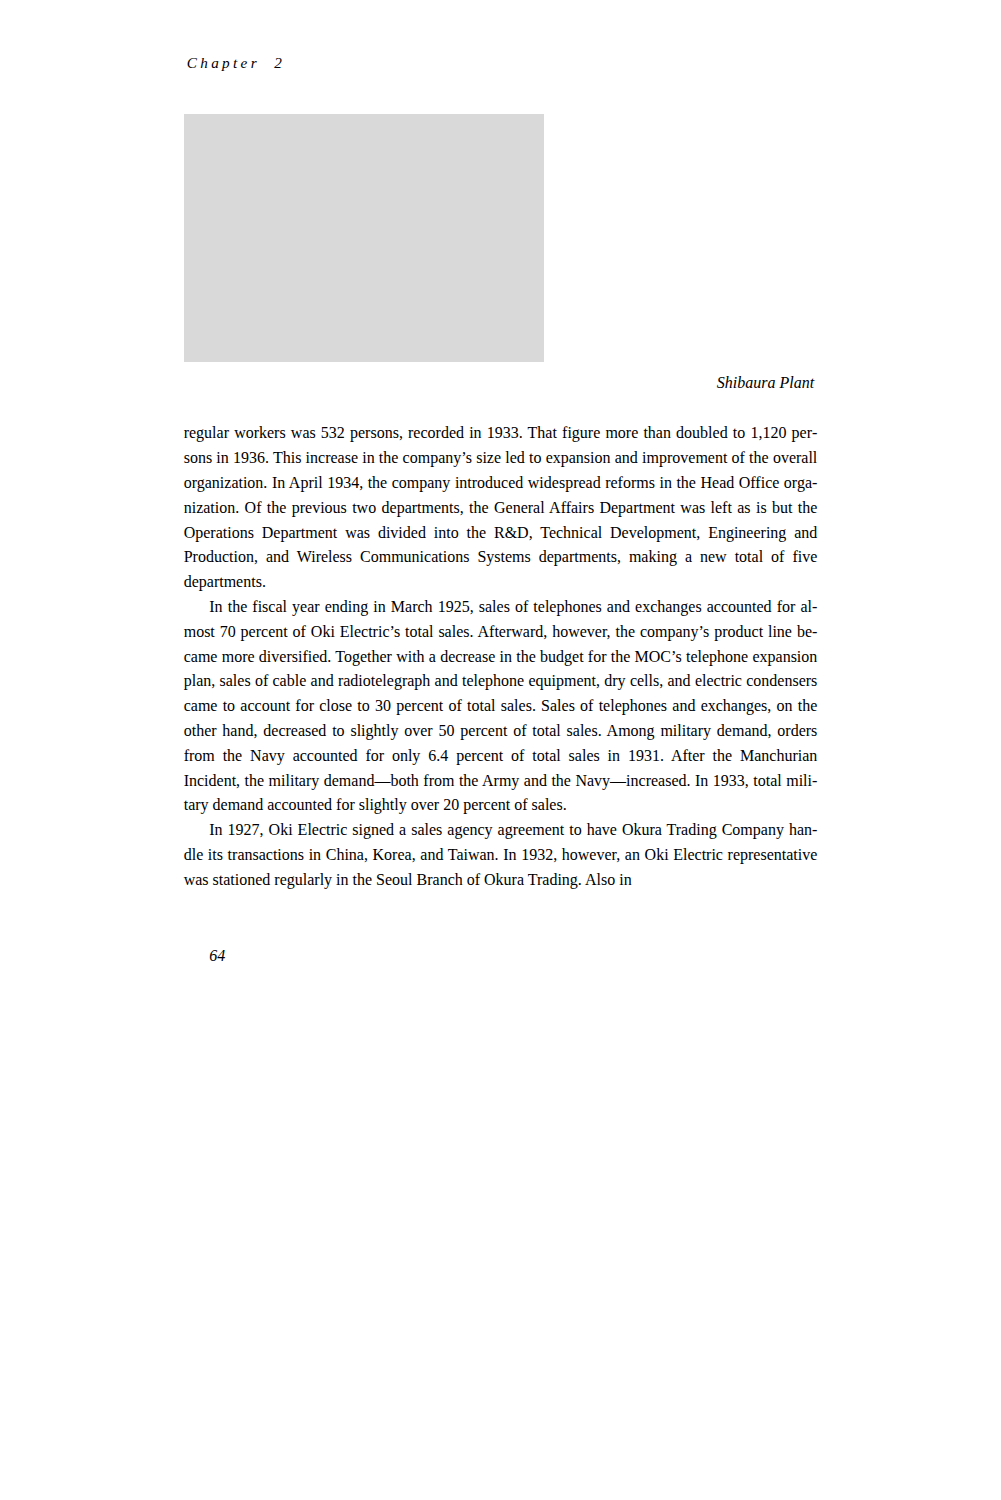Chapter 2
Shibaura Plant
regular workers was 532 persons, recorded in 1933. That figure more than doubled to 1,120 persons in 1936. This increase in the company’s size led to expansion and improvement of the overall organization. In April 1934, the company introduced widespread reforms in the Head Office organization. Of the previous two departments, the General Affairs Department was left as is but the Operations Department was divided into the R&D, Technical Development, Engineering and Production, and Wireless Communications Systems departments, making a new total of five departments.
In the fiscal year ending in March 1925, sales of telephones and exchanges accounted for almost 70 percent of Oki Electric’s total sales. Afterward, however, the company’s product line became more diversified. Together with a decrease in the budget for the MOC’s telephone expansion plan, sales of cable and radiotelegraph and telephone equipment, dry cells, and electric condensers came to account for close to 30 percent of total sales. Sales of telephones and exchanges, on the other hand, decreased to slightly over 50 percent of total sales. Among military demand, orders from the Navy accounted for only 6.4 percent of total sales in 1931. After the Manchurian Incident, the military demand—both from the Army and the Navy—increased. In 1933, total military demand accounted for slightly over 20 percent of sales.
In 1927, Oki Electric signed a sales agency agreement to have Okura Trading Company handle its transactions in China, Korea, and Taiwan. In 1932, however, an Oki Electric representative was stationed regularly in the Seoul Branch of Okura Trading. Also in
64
==
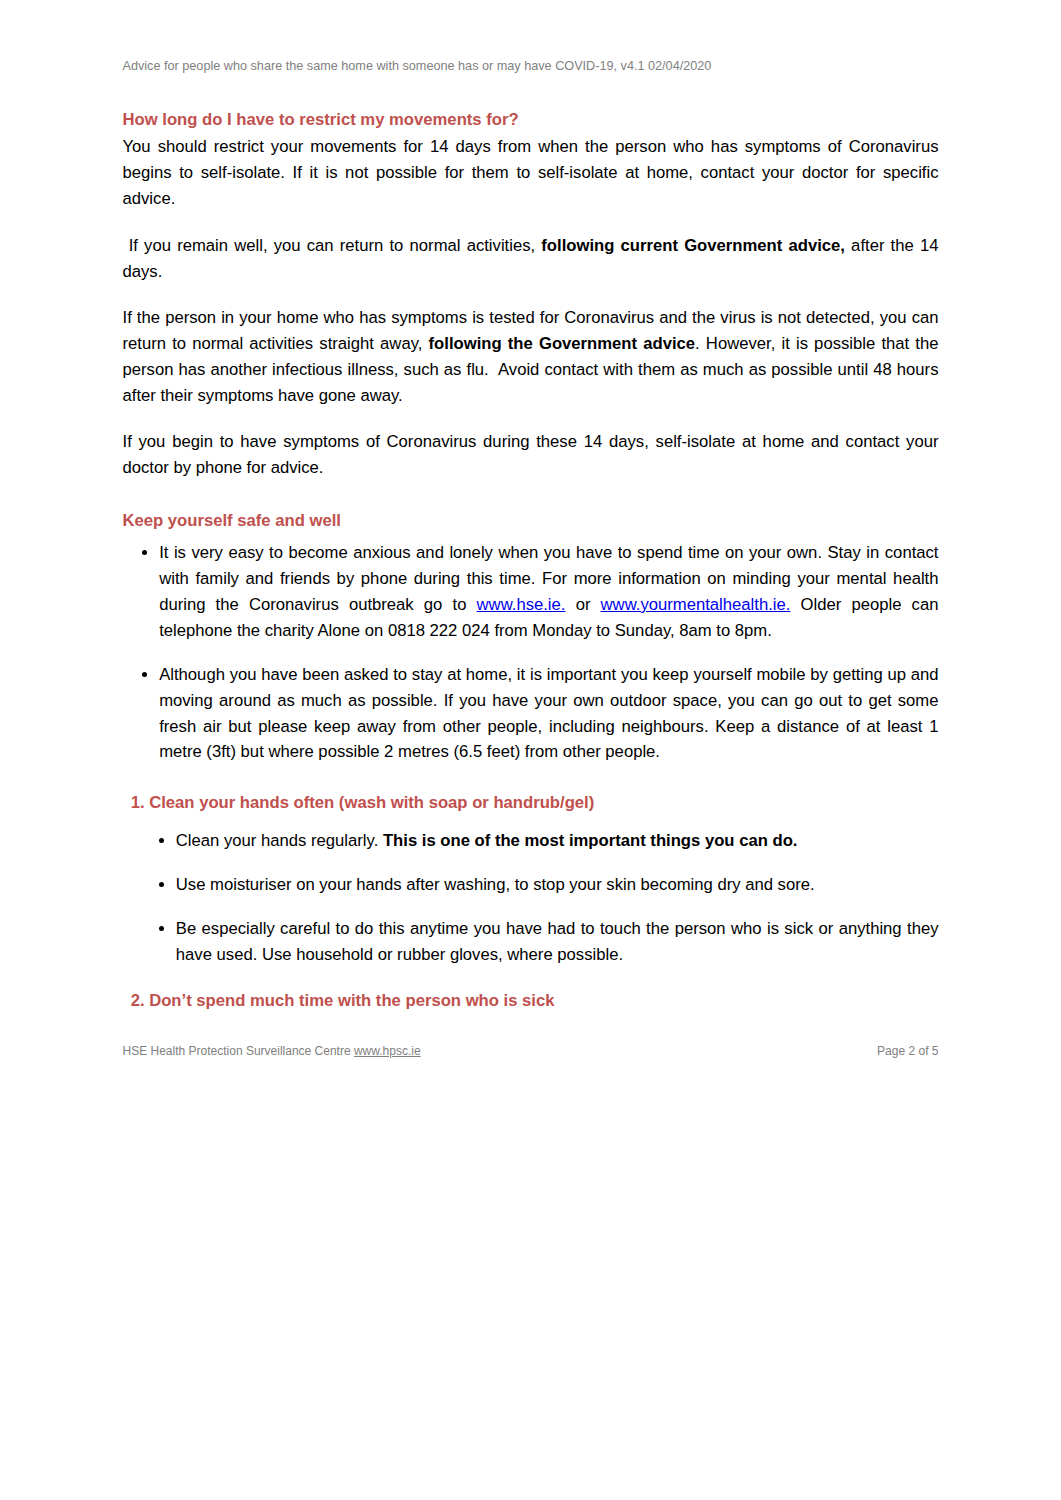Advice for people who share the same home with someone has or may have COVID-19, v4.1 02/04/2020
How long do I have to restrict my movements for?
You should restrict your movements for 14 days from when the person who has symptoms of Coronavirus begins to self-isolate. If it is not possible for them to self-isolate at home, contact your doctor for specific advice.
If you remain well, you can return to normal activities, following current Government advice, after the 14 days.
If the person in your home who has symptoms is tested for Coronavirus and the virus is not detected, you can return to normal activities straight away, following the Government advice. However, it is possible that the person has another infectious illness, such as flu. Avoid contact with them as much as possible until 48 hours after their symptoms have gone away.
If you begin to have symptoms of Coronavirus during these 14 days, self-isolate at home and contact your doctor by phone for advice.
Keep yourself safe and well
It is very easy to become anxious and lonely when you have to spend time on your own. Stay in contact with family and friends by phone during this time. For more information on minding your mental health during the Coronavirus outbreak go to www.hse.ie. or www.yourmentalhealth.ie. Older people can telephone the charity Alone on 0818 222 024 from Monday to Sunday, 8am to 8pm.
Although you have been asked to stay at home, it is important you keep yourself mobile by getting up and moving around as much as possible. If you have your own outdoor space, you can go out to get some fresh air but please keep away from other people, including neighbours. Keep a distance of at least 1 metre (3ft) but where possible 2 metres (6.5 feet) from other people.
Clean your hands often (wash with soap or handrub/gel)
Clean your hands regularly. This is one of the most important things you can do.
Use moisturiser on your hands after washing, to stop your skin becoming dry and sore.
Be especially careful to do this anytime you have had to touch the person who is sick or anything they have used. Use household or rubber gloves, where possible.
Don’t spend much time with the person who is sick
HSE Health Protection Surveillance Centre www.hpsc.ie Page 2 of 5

# What to produce:
Repeat exactly the lines above, from the line that contains "Advice for people" down through the line that contains "It is very easy". Include both of those lines and none of the pictures.

# Your solution:
Advice for people who share the same home with someone has or may have COVID-19, v4.1 02/04/2020
How long do I have to restrict my movements for?
You should restrict your movements for 14 days from when the person who has symptoms of Coronavirus begins to self-isolate. If it is not possible for them to self-isolate at home, contact your doctor for specific advice.
If you remain well, you can return to normal activities, following current Government advice, after the 14 days.
If the person in your home who has symptoms is tested for Coronavirus and the virus is not detected, you can return to normal activities straight away, following the Government advice. However, it is possible that the person has another infectious illness, such as flu. Avoid contact with them as much as possible until 48 hours after their symptoms have gone away.
If you begin to have symptoms of Coronavirus during these 14 days, self-isolate at home and contact your doctor by phone for advice.
Keep yourself safe and well
It is very easy to become anxious and lonely when you have to spend time on your own. Stay in contact with family and friends by phone during this time. For more information on minding your mental health during the Coronavirus outbreak go to www.hse.ie. or www.yourmentalhealth.ie. Older people can telephone the charity Alone on 0818 222 024 from Monday to Sunday, 8am to 8pm.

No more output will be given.